# Supplied data
┌──

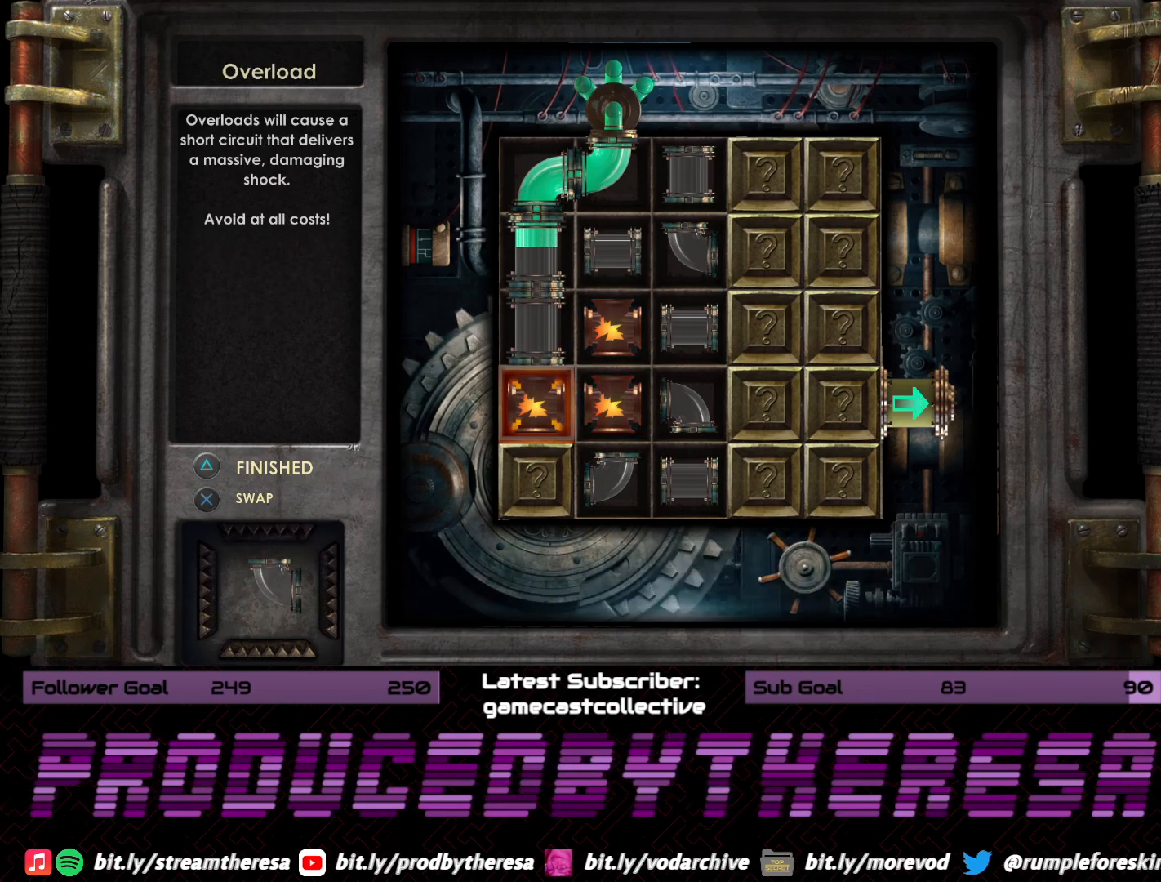
{"dt_ms": 500, "buttons": ["DPAD_RIGHT"], "left_stick": "center", "right_stick": "center", "events": [[300, "DPAD_RIGHT", "down"], [417, "DPAD_RIGHT", "up"], [500, "DPAD_RIGHT", "down"]]}
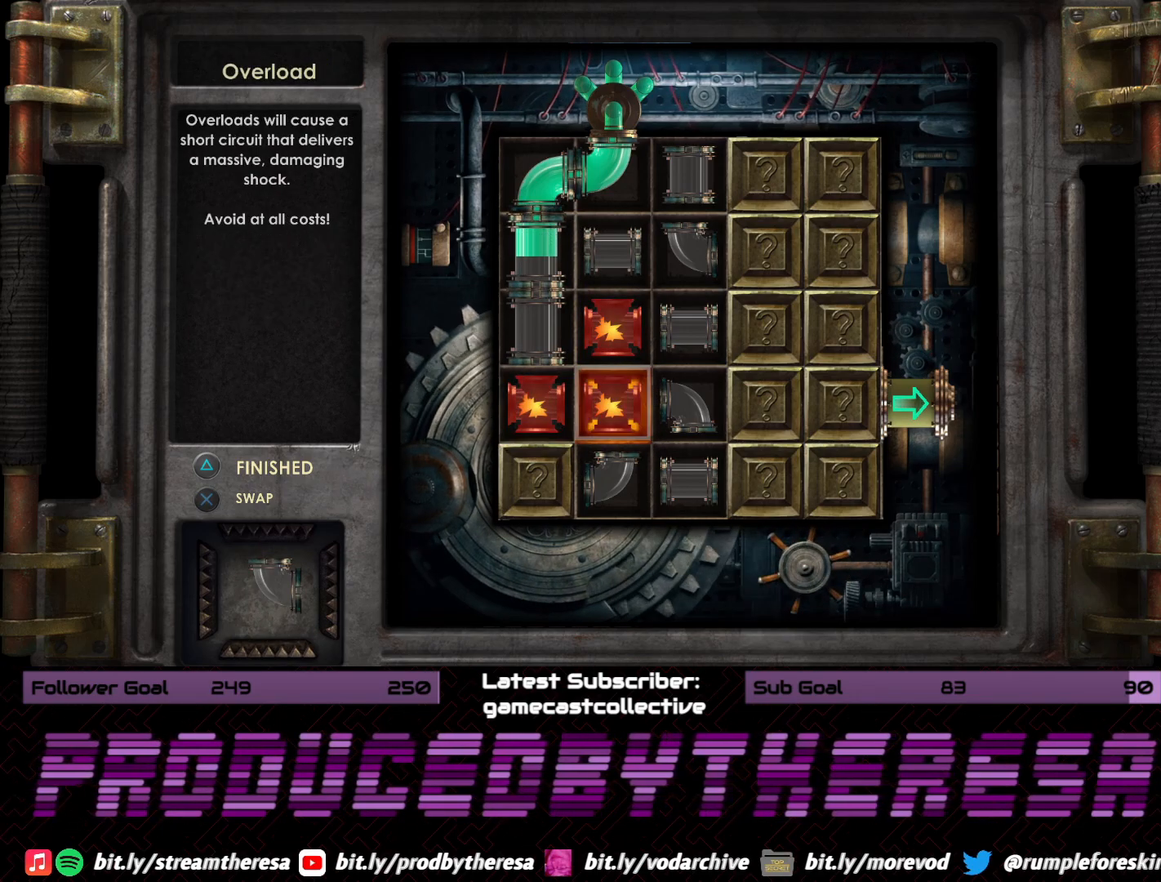
{"dt_ms": 500, "buttons": ["CROSS"], "left_stick": "center", "right_stick": "center", "events": [[117, "DPAD_RIGHT", "up"], [183, "DPAD_RIGHT", "down"], [283, "DPAD_RIGHT", "up"], [367, "DPAD_UP", "down"], [433, "CROSS", "down"], [500, "DPAD_UP", "up"]]}
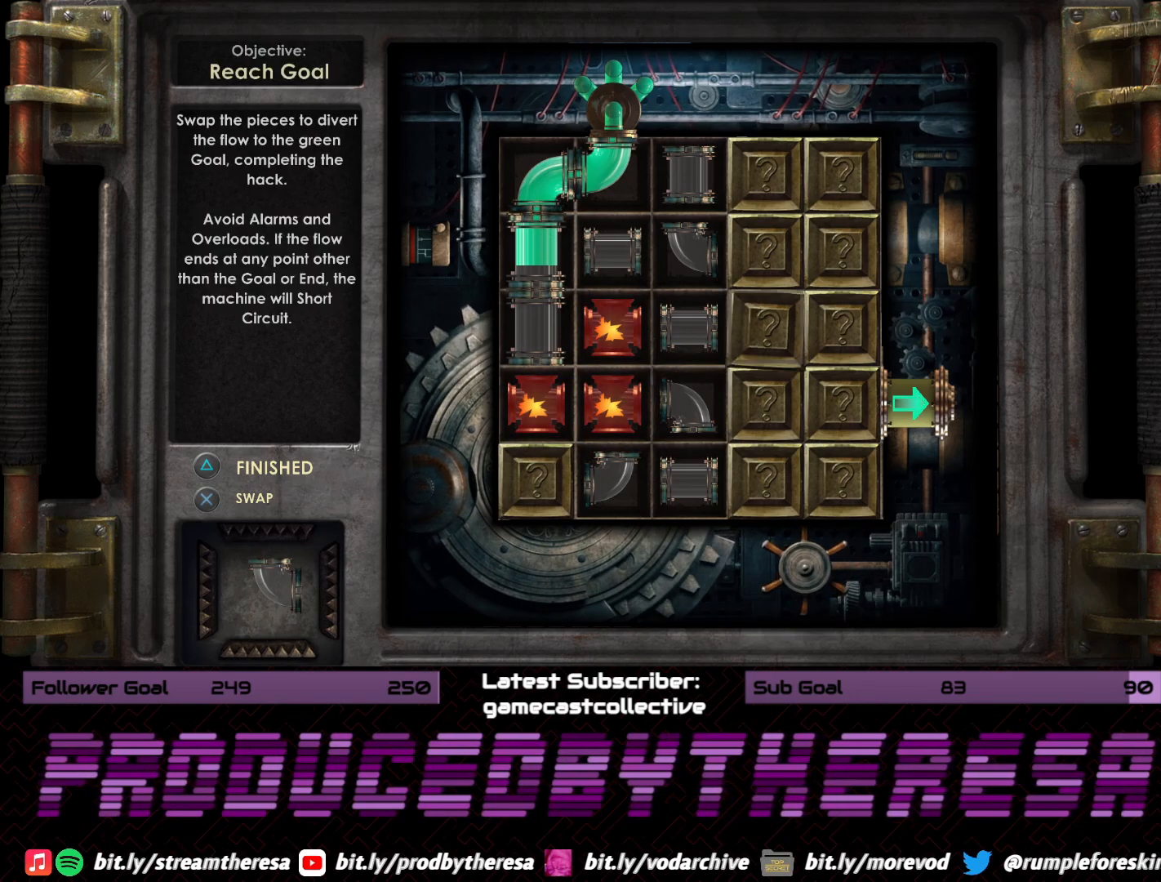
{"dt_ms": 500, "buttons": ["CROSS", "DPAD_UP"], "left_stick": "center", "right_stick": "center", "events": [[117, "CROSS", "up"], [383, "DPAD_UP", "down"], [483, "CROSS", "down"]]}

└──

# What is expected
Please retype the listing in full, exactly as given, and skip every image.

# Answer for the task
{"dt_ms": 500, "buttons": ["DPAD_RIGHT"], "left_stick": "center", "right_stick": "center", "events": [[300, "DPAD_RIGHT", "down"], [417, "DPAD_RIGHT", "up"], [500, "DPAD_RIGHT", "down"]]}
{"dt_ms": 500, "buttons": ["CROSS"], "left_stick": "center", "right_stick": "center", "events": [[117, "DPAD_RIGHT", "up"], [183, "DPAD_RIGHT", "down"], [283, "DPAD_RIGHT", "up"], [367, "DPAD_UP", "down"], [433, "CROSS", "down"], [500, "DPAD_UP", "up"]]}
{"dt_ms": 500, "buttons": ["CROSS", "DPAD_UP"], "left_stick": "center", "right_stick": "center", "events": [[117, "CROSS", "up"], [383, "DPAD_UP", "down"], [483, "CROSS", "down"]]}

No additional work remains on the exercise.